Candidates agreed there wasn’t any part of the county budget in particular they’d shelter from cuts. Houge said each department faces unique challenges and often must fund state or federal mandates that can be unpredictable. Starry said in a rare moment, he agreed with Houge.
WATCH THE FORUM
“You should be allowed and willing to make cuts where cuts are needed. They’re always going to change,” Starry said. “Needs of the county change hourly. So, what you thought should have been protected this morning may not need to be protected this afternoon because we might get a COVID pandemic and suddenly everything changes.”
Nixon said although he had no specific area he would shield, he believes protection and safety of county residents is something that needs to be taken very seriously. He said he’d like to see a strategic plan to approaching the budget prioritizing what’s required to meet this goal.
Mixed in with the serious questions was one giving voters a chance to get to know the candidates better. Martin asked them to explain where they lived and why, along with their favorite places to spend time in the area.
Starry lives on a country road with five other houses in Irondale Township, because he likes living away from people and it’s only a mile away from a dairy farm he spent weekends on as a child. He said he’s an avid ice fisherman and can usually be found sitting on a bucket in the middle of a frozen lake.
Nixon lives in Deerwood Township on the same property where his grandparents lived and where he played as a child. With seven children, he said he spends a lot of time at the school, but also likes to go boating and spend time hiking and hunting.
Houge lives on Blackhoof Lake in Irondale Township. He said between his county responsibilities and being a business owner, he doesn’t get too much leisure time, but the impending sale of his bar will make that more possible.
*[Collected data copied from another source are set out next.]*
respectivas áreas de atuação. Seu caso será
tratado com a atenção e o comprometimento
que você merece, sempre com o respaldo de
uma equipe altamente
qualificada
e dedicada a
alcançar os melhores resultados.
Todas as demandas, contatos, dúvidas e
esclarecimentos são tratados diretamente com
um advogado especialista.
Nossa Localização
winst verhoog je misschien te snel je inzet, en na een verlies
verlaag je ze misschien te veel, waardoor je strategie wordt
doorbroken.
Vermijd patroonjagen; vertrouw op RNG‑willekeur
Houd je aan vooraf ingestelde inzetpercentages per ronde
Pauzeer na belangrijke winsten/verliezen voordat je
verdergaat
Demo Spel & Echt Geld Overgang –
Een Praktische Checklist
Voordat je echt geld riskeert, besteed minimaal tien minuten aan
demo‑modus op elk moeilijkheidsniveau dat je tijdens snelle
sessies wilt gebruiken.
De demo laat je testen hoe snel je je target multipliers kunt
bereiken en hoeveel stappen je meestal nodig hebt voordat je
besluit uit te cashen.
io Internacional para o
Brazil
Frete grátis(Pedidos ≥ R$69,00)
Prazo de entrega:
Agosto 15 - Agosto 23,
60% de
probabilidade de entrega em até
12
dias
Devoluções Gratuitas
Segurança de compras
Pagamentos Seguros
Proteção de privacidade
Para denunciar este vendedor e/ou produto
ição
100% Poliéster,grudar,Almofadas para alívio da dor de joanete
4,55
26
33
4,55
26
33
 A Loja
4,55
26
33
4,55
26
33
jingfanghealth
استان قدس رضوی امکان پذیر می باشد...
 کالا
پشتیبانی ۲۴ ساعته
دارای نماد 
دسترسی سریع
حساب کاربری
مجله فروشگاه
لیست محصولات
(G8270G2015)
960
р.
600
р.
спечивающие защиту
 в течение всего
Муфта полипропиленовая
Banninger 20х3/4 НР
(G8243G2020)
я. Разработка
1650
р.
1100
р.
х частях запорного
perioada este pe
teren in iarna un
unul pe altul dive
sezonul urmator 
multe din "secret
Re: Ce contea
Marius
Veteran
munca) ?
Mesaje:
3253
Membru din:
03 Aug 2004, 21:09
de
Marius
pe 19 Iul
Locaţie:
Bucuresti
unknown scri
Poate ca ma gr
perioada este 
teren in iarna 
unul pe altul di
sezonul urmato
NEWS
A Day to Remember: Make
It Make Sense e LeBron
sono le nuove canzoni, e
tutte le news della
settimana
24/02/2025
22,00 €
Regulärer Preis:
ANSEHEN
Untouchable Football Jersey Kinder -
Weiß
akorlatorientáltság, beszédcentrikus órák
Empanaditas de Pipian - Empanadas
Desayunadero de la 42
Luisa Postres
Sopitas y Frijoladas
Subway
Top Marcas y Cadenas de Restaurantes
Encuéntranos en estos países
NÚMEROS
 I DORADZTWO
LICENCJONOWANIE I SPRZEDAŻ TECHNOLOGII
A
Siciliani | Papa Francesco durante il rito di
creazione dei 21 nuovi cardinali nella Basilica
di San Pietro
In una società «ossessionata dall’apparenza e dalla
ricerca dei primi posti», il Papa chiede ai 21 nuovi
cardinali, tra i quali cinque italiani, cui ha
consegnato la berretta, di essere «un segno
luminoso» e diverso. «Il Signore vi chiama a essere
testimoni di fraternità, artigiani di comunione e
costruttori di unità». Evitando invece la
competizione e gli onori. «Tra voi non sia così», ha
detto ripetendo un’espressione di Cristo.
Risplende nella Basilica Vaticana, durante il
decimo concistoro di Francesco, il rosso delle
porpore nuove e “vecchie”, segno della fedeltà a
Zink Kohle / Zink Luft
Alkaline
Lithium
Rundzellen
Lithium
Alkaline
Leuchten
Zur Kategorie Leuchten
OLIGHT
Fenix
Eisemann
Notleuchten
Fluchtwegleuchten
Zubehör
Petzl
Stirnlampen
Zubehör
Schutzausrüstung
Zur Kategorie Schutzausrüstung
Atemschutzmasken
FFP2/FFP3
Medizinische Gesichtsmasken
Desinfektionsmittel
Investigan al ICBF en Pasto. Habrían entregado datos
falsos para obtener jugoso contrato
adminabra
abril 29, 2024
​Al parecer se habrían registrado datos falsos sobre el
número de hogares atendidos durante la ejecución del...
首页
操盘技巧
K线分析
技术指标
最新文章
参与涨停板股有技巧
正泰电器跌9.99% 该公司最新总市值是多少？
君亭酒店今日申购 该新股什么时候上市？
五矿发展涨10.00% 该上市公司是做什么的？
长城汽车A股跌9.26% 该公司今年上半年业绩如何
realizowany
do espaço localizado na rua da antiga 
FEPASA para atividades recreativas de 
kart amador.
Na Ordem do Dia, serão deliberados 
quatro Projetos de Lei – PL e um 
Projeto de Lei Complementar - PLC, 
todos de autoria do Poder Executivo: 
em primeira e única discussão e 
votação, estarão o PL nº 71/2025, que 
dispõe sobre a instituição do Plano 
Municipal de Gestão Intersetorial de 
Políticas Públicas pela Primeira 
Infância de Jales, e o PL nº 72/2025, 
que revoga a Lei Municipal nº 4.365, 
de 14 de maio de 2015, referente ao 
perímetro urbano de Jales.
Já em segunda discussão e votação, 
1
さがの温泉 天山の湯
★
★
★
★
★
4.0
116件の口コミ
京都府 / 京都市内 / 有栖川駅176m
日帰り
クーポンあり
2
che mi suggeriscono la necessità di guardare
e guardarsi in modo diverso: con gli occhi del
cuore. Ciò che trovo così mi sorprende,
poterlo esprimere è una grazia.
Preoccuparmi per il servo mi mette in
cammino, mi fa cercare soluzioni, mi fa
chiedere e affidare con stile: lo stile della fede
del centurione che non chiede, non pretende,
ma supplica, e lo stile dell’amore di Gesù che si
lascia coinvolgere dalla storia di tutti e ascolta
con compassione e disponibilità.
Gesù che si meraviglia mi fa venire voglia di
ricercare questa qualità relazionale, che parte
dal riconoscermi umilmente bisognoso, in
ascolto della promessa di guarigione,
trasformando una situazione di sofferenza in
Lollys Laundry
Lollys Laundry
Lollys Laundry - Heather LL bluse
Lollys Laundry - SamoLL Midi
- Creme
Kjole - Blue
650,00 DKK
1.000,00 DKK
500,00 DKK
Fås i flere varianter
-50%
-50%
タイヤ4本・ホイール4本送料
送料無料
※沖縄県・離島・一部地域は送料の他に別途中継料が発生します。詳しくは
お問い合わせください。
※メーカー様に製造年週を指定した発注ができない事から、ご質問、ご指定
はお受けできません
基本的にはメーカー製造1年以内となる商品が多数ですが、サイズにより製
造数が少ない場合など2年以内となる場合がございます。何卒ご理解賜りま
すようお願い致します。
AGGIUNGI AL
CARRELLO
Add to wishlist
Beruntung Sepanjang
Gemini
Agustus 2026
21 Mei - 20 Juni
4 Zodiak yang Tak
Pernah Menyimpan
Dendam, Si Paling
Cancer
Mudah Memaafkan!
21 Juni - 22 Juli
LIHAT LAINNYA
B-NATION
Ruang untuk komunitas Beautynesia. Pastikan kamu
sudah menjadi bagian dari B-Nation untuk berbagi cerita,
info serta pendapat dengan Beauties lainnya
“When I do have the opportunity to break loose and just get away and sit and relax, I make several trips up to the Milford Mine (Memorial Park),” Houge said. “If nobody has been out there, it is one of the best designed parks in the county, probably in the state.”
In closing statements, candidates had two minutes for one last pitch.
Nixon thanked his opponents for being kind to one another and encouraged people to check whether they’re registered to vote or if they’re supposed to receive a mail ballot. He said the forum only allowed for a narrow window into the candidates’ positions and he hoped to speak with more residents to share his vision.
“Who are we when we’re not in front of the stage? Have that conversation, find out who we are,” Nixon said. “I think you’re going to get to know us as good people, but we all approach life differently.”
Houge reiterated his experience and its importance as the county looks ahead to possibly years of navigating the pandemic.
“I’m a commissioner also that’s going to listen and treat people fairly, a commissioner that’s going to continue to protect our waters and streams, a commissioner that’s supporting all of our recreational opportunities that bring the people to our area,” Houge said. “All of this is important without losing focus of these challenges.”
Starry said he wasn’t uniquely qualified for the position because there are no unique qualifications, beyond residency and being of voting age. He said his approach to life and the office, should he win it, is different and comes from a place of finding solutions in everyday life.
“How do we handle this like humans, how do we maintain dignity and how do we support liberty throughout all of that? Err on the side of freedom is the only mantra that I live by,” Starry said. “So, my closing statement is if you want somebody new, something different, a change, somebody that’s going to maintain humanity the whole time, give me a look. If not, the other guys are available on the ballot, too.”